Anna Fiodorovna n'était pas du même avis ; personne ne valait pour elle le comte Fiodor Ivanovitch, et à la fin, elle se fâcha même pour de bon et se contenta de faire cette remarque : « Pour vous, mon frère, le dernier qui vous flatte est le meilleur. Bien entendu, les gens sont devenus maintenant plus intelligents, mais on sait aussi que le comte Fiodor Ivanovitch dansait si bien l'écossaise et était si aimable qu'alors tout le monde, on peut dire, était fou de lui et il ne s'occupait de personne d'autre que de moi-même. Ainsi vous voyez bien que, même dans le vieux temps, les gens valaient quelque chose. »

Au même moment, on apporta la nouvelle qu'ils réclamaient de l'eau-de-vie, des hors-d'œuvre et du xérès.

– Voyons, qu'avez-vous donc, mon frère ? Vous ne ferez jamais ce qu'il faut. Il fallait commander le souper, dit Anna Fiodorovna. Lisa, donne les ordres, mon amie !

Lisa courut à la desserte chercher des champignons et du beurre frais ; on commanda au cuisinier des côtelettes.

– Mais comment avoir du xérès ? Il vous en reste, mon frère ?

– Mais non, ma sœur ! Je n'en ai même jamais eu.

– Comment, vous n'en avez pas ! Mais que prenez-vous donc avec le thé ?

– Du rhum, Anna Fiodorovna.

– N'est-ce pas la même chose ? Donnez-en ; le rhum c'est tout pareil. Et ne vaudrait-il pas mieux les inviter ici, mon frère ? Vous qui connaissez tout, ils ne s'en formaliseront pas, je crois ?
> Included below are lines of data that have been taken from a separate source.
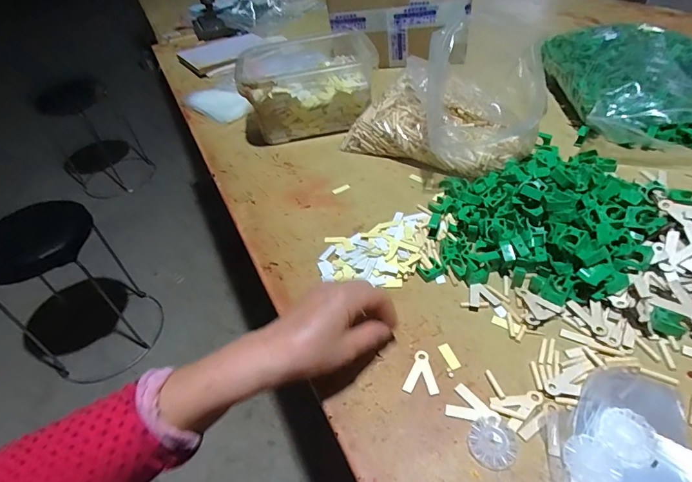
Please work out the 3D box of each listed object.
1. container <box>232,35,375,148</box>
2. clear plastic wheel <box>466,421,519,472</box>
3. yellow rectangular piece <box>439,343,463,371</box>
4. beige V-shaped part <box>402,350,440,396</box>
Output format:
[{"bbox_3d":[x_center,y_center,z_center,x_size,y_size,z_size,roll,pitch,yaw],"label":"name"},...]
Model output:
[{"bbox_3d":[-0.066,-0.300,0.744,0.224,0.151,0.200,-9,43,-2],"label":"container"},{"bbox_3d":[0.120,0.167,0.333,0.038,0.005,0.036,-4,43,4],"label":"clear plastic wheel"},{"bbox_3d":[0.102,0.114,0.400,0.012,0.004,0.029,-17,46,-10],"label":"yellow rectangular piece"},{"bbox_3d":[0.076,0.127,0.387,0.031,0.004,0.045,15,48,22],"label":"beige V-shaped part"}]

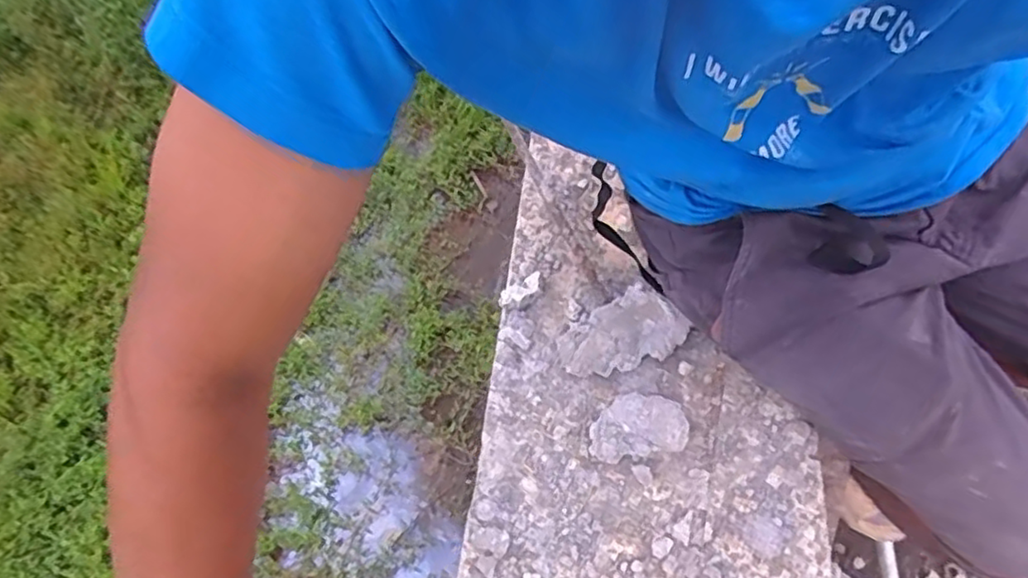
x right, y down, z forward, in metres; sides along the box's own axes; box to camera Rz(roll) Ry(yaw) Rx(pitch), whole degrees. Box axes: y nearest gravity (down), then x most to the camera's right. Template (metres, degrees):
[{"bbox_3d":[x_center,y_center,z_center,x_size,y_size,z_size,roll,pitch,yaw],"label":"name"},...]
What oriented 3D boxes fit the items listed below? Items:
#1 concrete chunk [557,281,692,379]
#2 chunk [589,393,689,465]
[{"bbox_3d":[0.102,0.044,0.625,0.118,0.030,0.070,-26,60,-11],"label":"concrete chunk"},{"bbox_3d":[0.108,0.122,0.576,0.083,0.024,0.052,-9,58,-1],"label":"chunk"}]

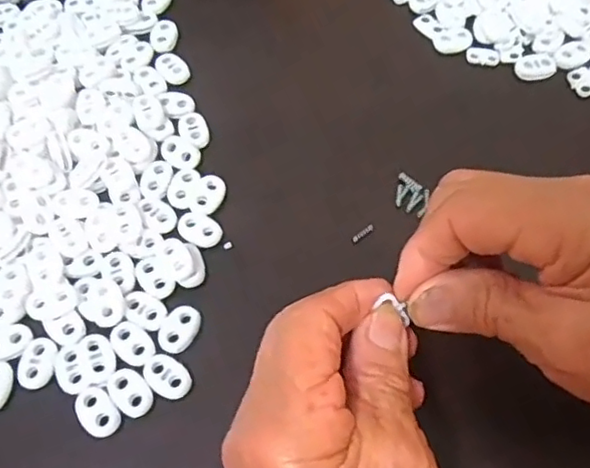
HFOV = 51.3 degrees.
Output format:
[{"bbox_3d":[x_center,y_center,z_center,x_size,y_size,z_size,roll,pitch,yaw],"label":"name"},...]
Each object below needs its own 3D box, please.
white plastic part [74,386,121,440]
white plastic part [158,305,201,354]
[{"bbox_3d":[-0.084,0.075,0.259,0.015,0.004,0.023,-41,69,-18],"label":"white plastic part"},{"bbox_3d":[-0.053,0.043,0.279,0.015,0.004,0.023,23,66,13],"label":"white plastic part"}]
Le vieux cavalier se déclara certain que le comte, dans sa bonté, ne refuserait pas, et assura qu'il se faisait fort de les amener. Anna Fiodorovna trouva là un prétexte pour aller mettre sa robe de gros-gros21 et un nouveau bonnet ; pour Lisa, elle était si occupée qu'elle n'eut même pas le temps d'enlever la robe de guingan rose à larges manches qu'elle portait. Du reste, elle était extrêmement émue ; il lui semblait qu'un événement sensationnel l'attendait ; c'était comme si un nuage noir et bas était suspendu sur son âme. Ce hussard, ce comte, ce beau garçon, lui apparaissait comme un être absolument nouveau, qu'elle ne pouvait pas comprendre, mais charmant. Son caractère, ses habitudes, ses discours, tout cela devait être quelque chose d'extraordinaire, tel qu'elle n'avait jamais rien rencontré de pareil. Tout ce qu'il pense et dit doit être intelligent et vrai ; tout ce qu'il fait doit être honnête ; sa tournure ne doit être que gracieuse. Elle n'en doutait pas. S'il n'avait pas seulement réclamé des hors-d'œuvre et du xérès, mais un bain à la sauge et parfumé, elle n'en aurait pas été étonnée, elle ne l'en eût pas blâmé et aurait été fermement convaincue qu'il fallait, qu'il devait en être ainsi.

Le comte consentit tout de suite, quand le cavalier vint lui exprimer le désir de sa sœur ; il se passa un peigne dans les cheveux, mit son manteau de hussard et prit son porte-cigares.

– Allons, dit-il à Polozov.

– Vraiment, il vaudrait mieux ne pas y aller, répondit le cornette ; ils feront des frais pour nous recevoir.

– Bêtises ! Ils en seront très heureux. Et d'ailleurs, j'ai déjà pris mes informations ; il y a là une fille des plus jolies… Allons, dit le comte en français.

– Je vous en prie, messieurs ! leur dit le cavalier à seule fin de donner à entendre que lui aussi savait le français et avait compris ce qu'avaient dit les officiers.